2013-10-08 15:00:00
Erenler diyarı Siirt’te düzenlenen IV. Badem ve Fıstık Çalıştayına katılmak üzere Eylülde, tarihi İpekyolu’nun en önemi kavşağında bulunan bu üç ili kapsayan, mini bir doğu turuna çıkmıştım. Siirtlilerin en çok üzerinde durdukları konular, yöredeki bilinen sıkıntılarının yanında, ilin marka değerini taşıyan fıstığıydı. Ülkemizde fıstık hep Antep fıstığı diye anılır. Oysa Siirtlilerin buna itirazı vardı. ‘‘Siirt’teki fıstık üretimi Antep’ten daha fazla ve bizim fıstığımız Antep fıstığından daha kaliteli’’ diyerek haksızlığa uğradıklarına inanıyorlar.
Bu taleplerinde ya da sitemlerinde kısmen haklılık payları var. Gerçekten de son yıllarda fıstık üretim alanlarında ve kapama fıstık bahçeleri tesisinde, Siirt’te gözle görülür bir artış var. Eskiden fıstık, Osmanlı döneminde kervanlar yoluyla Suriye’den getirtildiği için Şam Fıstığı diye anılırdı. Cumhuriyet döneminde, ismini millileştirmek için en çok üretimin olduğu ilin ismiyle anılmış ve Antepfıstığı diye adlandırılmış. Fakat şunu belirtmekte yarar var. Antep fıstığı ayrı bir çeşit, Siirt fıstığı ayrı bir çeşittir.
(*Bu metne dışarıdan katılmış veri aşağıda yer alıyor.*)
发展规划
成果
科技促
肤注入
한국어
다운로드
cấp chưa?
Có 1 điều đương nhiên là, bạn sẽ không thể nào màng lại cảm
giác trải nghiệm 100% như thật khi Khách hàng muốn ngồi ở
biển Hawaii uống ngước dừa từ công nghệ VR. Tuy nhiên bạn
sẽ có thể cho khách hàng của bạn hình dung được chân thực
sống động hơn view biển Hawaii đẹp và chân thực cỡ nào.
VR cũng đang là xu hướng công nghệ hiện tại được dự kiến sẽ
Siirt fıstığı daha gösterişli, tombul, iç rengi sarıdır. Antep fıstığı ise daha ince, uzun ve iç rengi yeşildir. Bu bakımdan Siirtliler müsterih olmalıdır. Siirt fıstığıyla övünmek haklarıdır. Ancak, Gaziantepliler Antepfıstığının tescilini çoktan yapmışlar. Siirtlilerin de Siirt fıstığı için coğrafik işaretleme, meşcere, mahreç belgesi, tescil gibi markalaşma aşamalarını vakit kaybetmeden halletmeleri gerekmekte!
Siirt’te dikkatimizi çeken diğer bir güzel gelişmeyse, barış süreciyle birlikte kırsal alandaki olumlu hareketlenmelerdi. Üretici ve halk yayla yasağının kalkmasından oldukça memnundu. Girilemeyen eski yerleşim birimlerinin, otlak ve meraların yeniden kullanılmasıyla beraber hayvancılıkta gözle görülür bir iyileşme başlamış.
Öyle ki, şehirde etin kilo fiyatı 14 TL’ye kadar gerilemişti. Bir diğer güzellikte şehirde yeni yolların, binaların, hız kesmeden inşasının devam etmesiydi. Konakladığımız otel ise hizmet ve kalite yönünden batıdaki otelleri aratmayacak ölçüde kusursuzdu. Yeni açılan bu büyük otel, ilde büyük bir eksiği kapatmış…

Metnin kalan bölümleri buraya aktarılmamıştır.